DAMAN DISTRICT, Kandahar Province – A short graveled road has changed the lives of residents in Mandisar village, connecting their lives to markets, schools, and health care, and bringing the community together. The all-season road neatly cuts through the landscape, passing through 1.2 kilometers of the village’s farmlands.
Sakhidaad, 25, has recently returned home to Mandisar village from Kandahar city, driving his gray wagon down the newly graveled road. “Before our village road was graveled, no vehicle could come here and we had to walk all the way from Mohmand village, the last village in the district connected to the paved road that goes to Kandahar city,” he says. “It would take us hours to get here from Kandahar city. But now, it takes only half an hour from the capital city.”
Mandisar village, home to some 300 households, is located in a part of Daman district that lies 26 kilometers southeast of Kandahar city, the provincial capital. Construction of the road from the nearby Mohmand village to Mandisar village took six months, spanning January to July 2015. Over 700 households in both Mandisar and Mohmand villages benefit from this road.
Esmatullah Azami, a civil engineer who was involved in the construction of Mandisar Road, recalls the muddy path before the all-season road was built. “When we first came here for the project survey, our car got stuck in the mud and we were forced to use a tractor to pull it out,” he says.
Mandisar Road, now open to traffic throughout the year, was built under the National Solidarity Programme (NSP), the Government of Afghanistan’s flagship program for rural development. NSP operates nationally under the Ministry of Rural Rehabilitation and Development (MRRD), and has implemented 2,160 sanitation, irrigation, electricity, and transportation projects in 17 districts of Kandahar Province since 2003. The program is supported by the International Development Association (IDA), the World Bank Group’s fund for the poorest countries, Afghanistan Reconstruction Trust Fund (ARTF), and the Japan Social Development Fund (JSDF).

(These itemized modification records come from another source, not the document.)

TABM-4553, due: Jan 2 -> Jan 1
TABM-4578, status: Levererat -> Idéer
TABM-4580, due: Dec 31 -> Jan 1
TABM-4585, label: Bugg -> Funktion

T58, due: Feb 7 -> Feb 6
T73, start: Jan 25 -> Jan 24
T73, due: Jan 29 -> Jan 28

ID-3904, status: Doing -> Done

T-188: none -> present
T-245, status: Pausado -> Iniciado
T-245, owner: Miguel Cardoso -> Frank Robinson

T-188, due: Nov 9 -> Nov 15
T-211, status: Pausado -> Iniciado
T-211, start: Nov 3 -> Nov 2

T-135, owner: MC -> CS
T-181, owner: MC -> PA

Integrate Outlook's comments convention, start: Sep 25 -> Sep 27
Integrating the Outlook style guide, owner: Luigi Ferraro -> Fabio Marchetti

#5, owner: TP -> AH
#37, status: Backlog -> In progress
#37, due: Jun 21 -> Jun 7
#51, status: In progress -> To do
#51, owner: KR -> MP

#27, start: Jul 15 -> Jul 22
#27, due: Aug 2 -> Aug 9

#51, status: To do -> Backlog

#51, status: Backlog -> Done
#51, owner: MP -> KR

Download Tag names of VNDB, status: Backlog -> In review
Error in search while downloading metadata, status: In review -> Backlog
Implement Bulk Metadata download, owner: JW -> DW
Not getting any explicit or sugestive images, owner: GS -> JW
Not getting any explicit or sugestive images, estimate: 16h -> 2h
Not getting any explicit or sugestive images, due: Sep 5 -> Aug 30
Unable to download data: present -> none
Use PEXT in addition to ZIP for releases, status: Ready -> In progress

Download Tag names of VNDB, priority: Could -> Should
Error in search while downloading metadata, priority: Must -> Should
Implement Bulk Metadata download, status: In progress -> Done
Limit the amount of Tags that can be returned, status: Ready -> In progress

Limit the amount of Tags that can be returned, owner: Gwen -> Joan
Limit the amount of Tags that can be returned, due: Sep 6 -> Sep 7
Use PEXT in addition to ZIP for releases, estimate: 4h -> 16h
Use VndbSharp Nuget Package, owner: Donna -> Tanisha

NSP aims to generate a strong sense of ownership and social stability among residents, while enhancing service delivery and security. NSP projects accomplish these goals through empowerment and development activities, in which communities identify, plan, manage, and monitor their own projects. Since 2003, NSP has successfully established Community Development Councils (CDCs) in over 35,000 communities. CDCs manage more than 89,500 rural infrastructure schemes, of which over 77,800 have been completed to date.